++++ DATASET RECORDS ++++

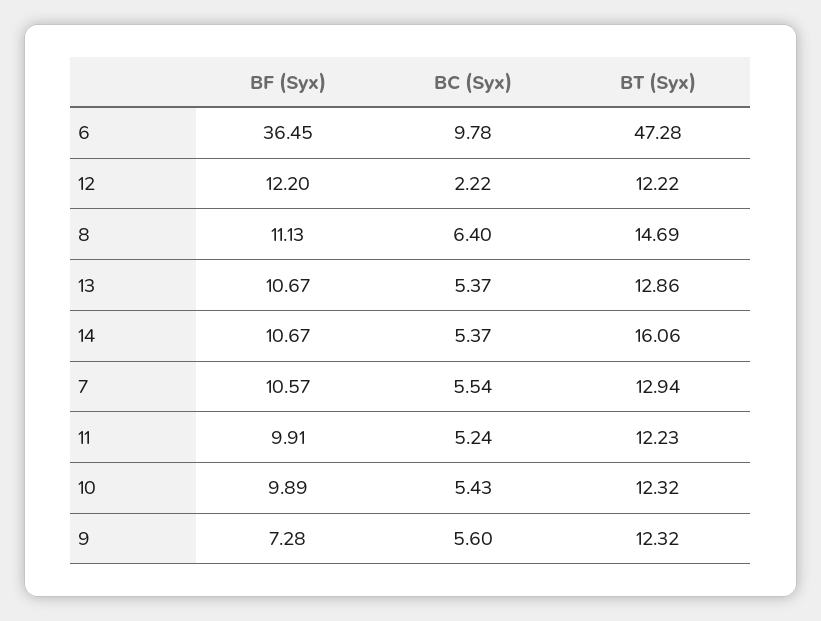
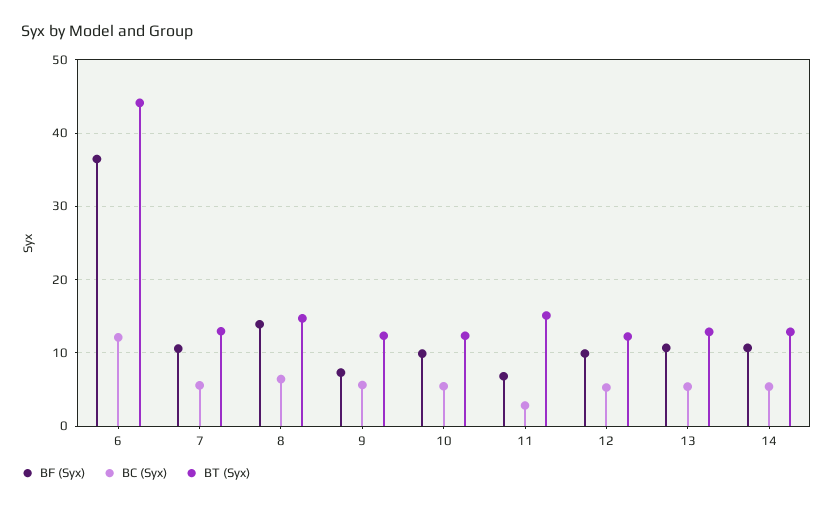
  {
    "BF (Syx)": {
      "6": 36.45,
-     "12": 12.2,
+     "12": 10,
-     "8": 11.13,
+     "8": 14,
      "13": 10.67,
      "14": 10.67,
      "7": 10.57,
-     "11": 9.91,
+     "11": 7,
      "10": 9.89,
      "9": 7.28
    },
    "BC (Syx)": {
-     "6": 9.78,
+     "6": 12,
-     "12": 2.22,
+     "12": 5,
      "8": 6.4,
      "13": 5.37,
      "14": 5.37,
      "7": 5.54,
-     "11": 5.24,
+     "11": 3,
      "10": 5.43,
      "9": 5.6
    },
    "BT (Syx)": {
-     "6": 47.28,
+     "6": 44,
      "12": 12.22,
      "8": 14.69,
      "13": 12.86,
-     "14": 16.06,
+     "14": 13,
      "7": 12.94,
-     "11": 12.23,
+     "11": 15,
      "10": 12.32,
      "9": 12.32
    }
  }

++++

## ASSIGNMENT
Nothing but the pictures should be left out when the records are retyped exactly.

## WRITTEN SOLUTION
  {
    "BF (Syx)": {
      "6": 36.45,
-     "12": 12.2,
+     "12": 10,
-     "8": 11.13,
+     "8": 14,
      "13": 10.67,
      "14": 10.67,
      "7": 10.57,
-     "11": 9.91,
+     "11": 7,
      "10": 9.89,
      "9": 7.28
    },
    "BC (Syx)": {
-     "6": 9.78,
+     "6": 12,
-     "12": 2.22,
+     "12": 5,
      "8": 6.4,
      "13": 5.37,
      "14": 5.37,
      "7": 5.54,
-     "11": 5.24,
+     "11": 3,
      "10": 5.43,
      "9": 5.6
    },
    "BT (Syx)": {
-     "6": 47.28,
+     "6": 44,
      "12": 12.22,
      "8": 14.69,
      "13": 12.86,
-     "14": 16.06,
+     "14": 13,
      "7": 12.94,
-     "11": 12.23,
+     "11": 15,
      "10": 12.32,
      "9": 12.32
    }
  }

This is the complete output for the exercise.